Like many companies, Rewalk Robotics Ltd. saw its financials hit by the COVID-19 pandemic. It revealed May 28 that its total revenue for its first quarter fell to $0.8 million, down from $1.6 million during the same period last year. The company, which focuses on solutions that give gait training and mobility for individuals with lower limb disabilities, acknowledged the effects of the pandemic, noting that several Rewalk Personal 6.0 devices were not delivered as a result.
Against that backdrop, CEO Larry Jasinski said that the company, which has a presence in Marlborough, Mass., Berlin, and Yokneam, Israel, had modified its spending and cash usage to ensure that it can execute its plan for the rest of the year and beyond.
“The effect of the COVID-19 pandemic on our business and revenue is significant because our products require in-person contact to complete the sales process,” he explained during a call on the results. “This includes delivery of the system and conducting training in some cases, which we did not continue during this lockdown period.”
Hopeful news in Germany, U.S.
Still, there appears to be good news on the horizon, particularly in light of recent actions. For example, in May, the company restarted the shipping, delivery and training related to its Rewalk personal systems and is wrapping up the pending first-quarter orders. That’s in addition to new orders in Germany and many parts of the U.S.
Germany offers the company a lot of hope. Earlier this month, Rewalk unveiled the acceptance of the binding offer from the Deutsche Gesetzliche Unfallversicherung (DGUV) to provide qualified spinal cord injury patients with the Rewalk 6.0 robotic exoskeleton device. The offer applies for the provision of Rewalk Exoskeletons for all insured persons of the 36 different DGUV members/insurances.
That followed an April 23 announcement in which the company reported the finalization of national agreements with insurers Techniker Krankenkasse and Deutsche Angestellten-Krankenkasse – Gesundheit to allow any eligible beneficiary with a spinal cord injury to seek procurement of a Rewalk 6.0 exoskeleton system.
“Looking forward, the insurance contracts in Germany will impact revenue as long as users gain access to the clinics for hands-on evaluation and training,” Jasinski explained. “We had 98 pending German claims at the end of the quarter, with 35 of them in groups where we have contracts.”
The company also is seeing promise in the U.S., particularly as it is no longer going up against obtaining patients with the Department of Veterans Affairs’ near-complete trial to investigate home use of the Rewalk exoskeleton.
During the call’s Q&A session, Jasinski noted that the VA trial had enrolled 161 patients with a target of 160, and follow-up was finished, based on conversations with roughly 125 centers. At the same time, several centers are in a holding pattern.

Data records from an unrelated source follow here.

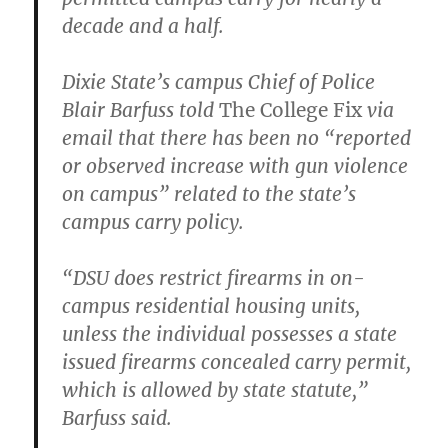
decade and a half.
Dixie State’s campus Chief of Police
Blair Barfuss told
The College Fix
via
email that there has been no “reported
or observed increase with gun violence
on campus” related to the state’s
campus carry policy.
“DSU does restrict firearms in on-
campus residential housing units,
unless the individual possesses a state
issued firearms concealed carry permit,
which is allowed by state statute,”
Barfuss said.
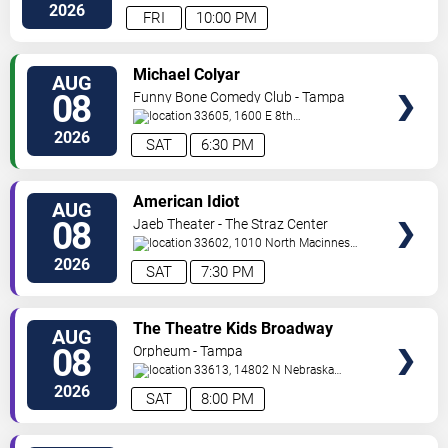
Hwy
Tampa
,
FL
,
US
2026
FRI
10:00 PM
VIEW
Michael Colyar
AUG
TICKETS
08
Funny Bone Comedy Club - Tampa
33605, 1600 E 8th
Ave
Tampa
,
FL
,
US
2026
SAT
6:30 PM
VIEW
American Idiot
AUG
TICKETS
08
Jaeb Theater - The Straz Center
33602, 1010 North Macinnes
Place
Tampa
,
FL
,
US
2026
SAT
7:30 PM
VIEW
The Theatre Kids Broadway
AUG
TICKETS
Dance Party
08
Orpheum - Tampa
33613, 14802 N Nebraska
Ave
Tampa
,
FL
,
US
2026
SAT
8:00 PM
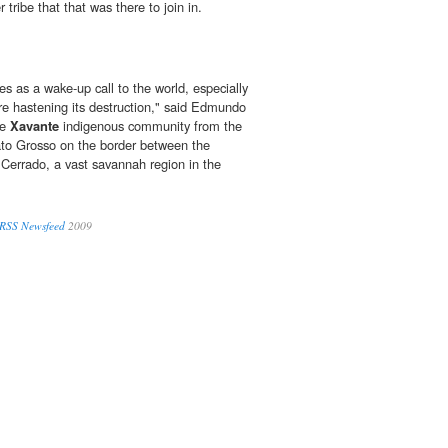
 tribe that that was there to join in.
es as a wake-up call to the world, especially
are hastening its destruction," said Edmundo
he
Xavante
indigenous community from the
ato Grosso on the border between the
Cerrado, a vast savannah region in the
 RSS Newsfeed
2009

"And we have no control over this. So, they may elect to publish on the 125 where everything is complete, or they may finish the other 35 and then publish. So, we originally expected them to be publishing … somewhere around year-end, Q1 next year. I can't tell if COVID is going to slow that down or not.”
Indeed, improvement for the company depends on what happens with COVID-19. “[Spinal cord injury] growth year-over-year in both regions in 2020 can occur depending on the COVID-19 conditions,” Jasinski continued. He noted that the company’s Restore offering, a lightweight soft exo-suit intended for use in the rehabilitation of persons with lower limb disability due to stroke, was going through capital approval processes in roughly 50 clinics when the shutdown started. “The status of any approvals and where the capital budgets, in general, are affected are presently unknown as we are awaiting guidance as these clinics reopen. We anticipate that in many cases, capital spending will be reduced due to the financial impact on the operations of these clinics.”
In June 2019, the company revealed that the U.S. FDA had cleared the Restore soft exo-suit system for sale to rehabilitation centers across the country.
Swayampakula Ramakanth, of H.C. Wainwright, asked about a June 1 Centers for Medicare and Medicaid meeting, during which a discussion will take place on establishing a new Level II Healthcare Common Procedure Coding System code to identify a wearable, motorized, personal lower body prosthetic exoskeleton system with adjustable ankle joint.
“Well, the first step is issuing a temporary code, and this public hearing is really the session where they will go over their recommendations,” Jasinski explained. After the members hear comments from stakeholders, a decision is expected shortly thereafter.
“The pricing and cycles of establishing CMS codes have varied a little bit, but generally, they match the calendar year for the government, which starts in October of this year,” he added.